[Work item A] In the passage on jealousy in the novel, replace "jealousy" with "envy" and write out the part that begins at the words "The destructive effects" and stops after "up leaving her.".
[Work item B] Copy the entries exactly, from their first line through the line that contains "Reading right to", and leave the pictures out.
═══ Extract ═══
The destructive effects of jealousy are evident throughout the novel. Once Anna throws in her lot with Vronsky, she feels helpless and vulnerable. Because he has become her only lifeline, she is desperate to hold onto him. Thus, she becomes more and more wracked with jealousy and doubt, which has the opposite effect of what she desires—it pushes him away. During her pregnancy, Vronsky begins to cool because of Anna's neediness, but his passion is reignited when he thinks he will lose her. When the couple move to Moscow, Anna is again consumed by jealousy, and toward the end of the novel, she thinks Vronsky wants to marry Princess Sorokin. Her jealousy creates another separation between herself and Vronsky. It seems likely that if Anna had lived and continued in this way, Vronsky would have ended up leaving her.

Jealousy also begins to eat away at Levin and Kitty's relationship, but because the couple face their jealousy squarely and talk it out, they can get over it more quickly and move on. And as they grow as a couple and validate each other's love and loyalty, they become less jealous. Levin does throw Veslovsky out of the house because he is flirting with Kitty, but he overcomes his jealousy of Vronsky, and Kitty gets past her jealousy of Anna.
═══ Exercise material ═══
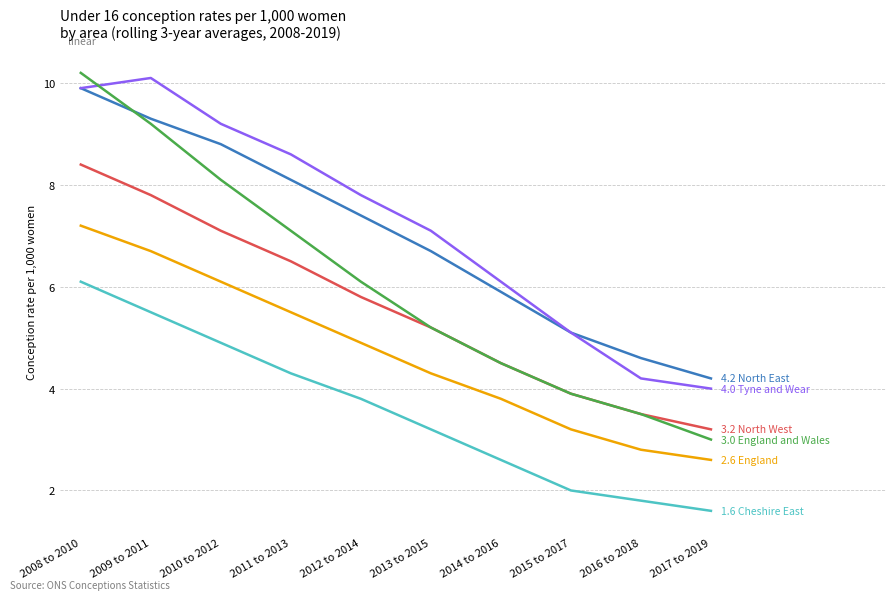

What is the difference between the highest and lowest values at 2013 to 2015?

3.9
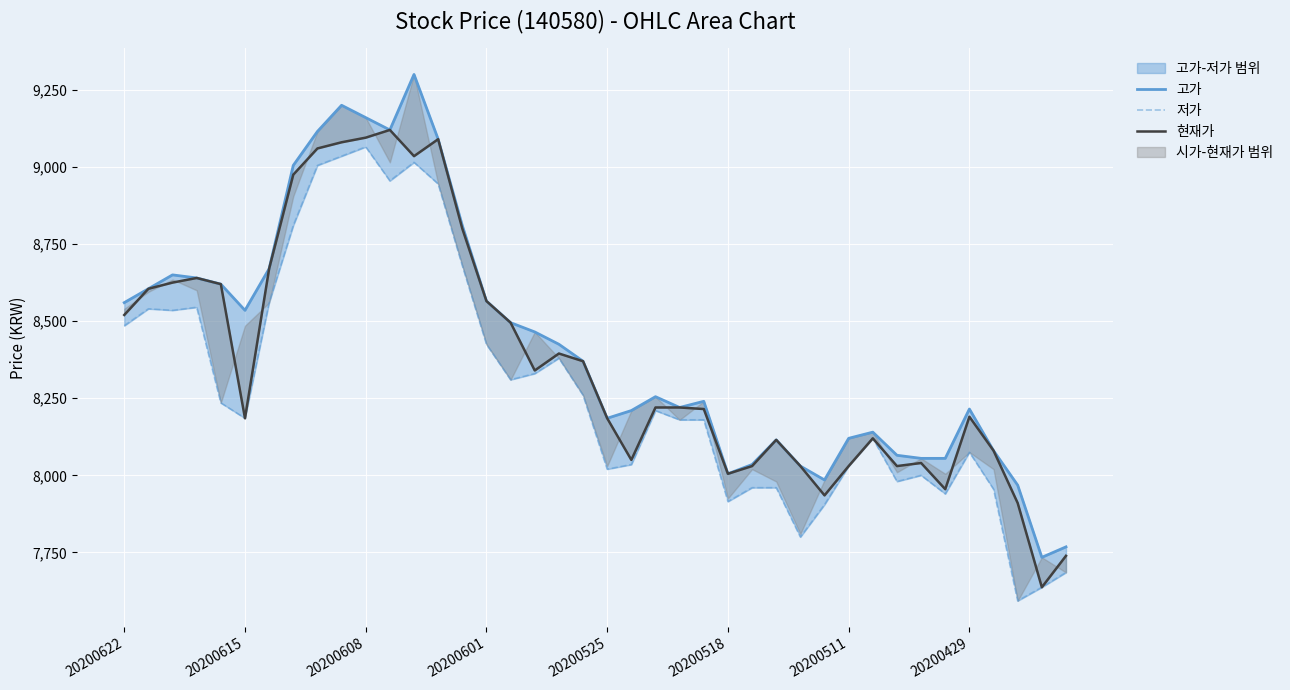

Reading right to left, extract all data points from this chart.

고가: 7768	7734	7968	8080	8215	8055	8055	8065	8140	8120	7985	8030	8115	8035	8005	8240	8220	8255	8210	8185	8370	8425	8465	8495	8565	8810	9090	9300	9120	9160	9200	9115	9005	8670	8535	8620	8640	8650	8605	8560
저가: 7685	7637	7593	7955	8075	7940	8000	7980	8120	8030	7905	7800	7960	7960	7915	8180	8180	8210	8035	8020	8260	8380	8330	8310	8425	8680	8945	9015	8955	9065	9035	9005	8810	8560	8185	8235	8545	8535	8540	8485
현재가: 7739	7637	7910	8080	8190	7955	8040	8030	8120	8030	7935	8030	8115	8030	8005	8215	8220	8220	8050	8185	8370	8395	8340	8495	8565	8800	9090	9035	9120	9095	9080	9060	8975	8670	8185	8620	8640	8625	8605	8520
═══
[Answer A]
The destructive effects of envy are evident throughout the novel. Once Anna throws in her lot with Vronsky, she feels helpless and vulnerable. Because he has become her only lifeline, she is desperate to hold onto him. Thus, she becomes more and more wracked with envy and doubt, which has the opposite effect of what she desires—it pushes him away. During her pregnancy, Vronsky begins to cool because of Anna's neediness, but his passion is reignited when he thinks he will lose her. When the couple move to Moscow, Anna is again consumed by envy, and toward the end of the novel, she thinks Vronsky wants to marry Princess Sorokin. Her envy creates another separation between herself and Vronsky. It seems likely that if Anna had lived and continued in this way, Vronsky would have ended up leaving her.

[Answer B]
What is the difference between the highest and lowest values at 2013 to 2015?

3.9

Reading right to left, extract all data points from this chart.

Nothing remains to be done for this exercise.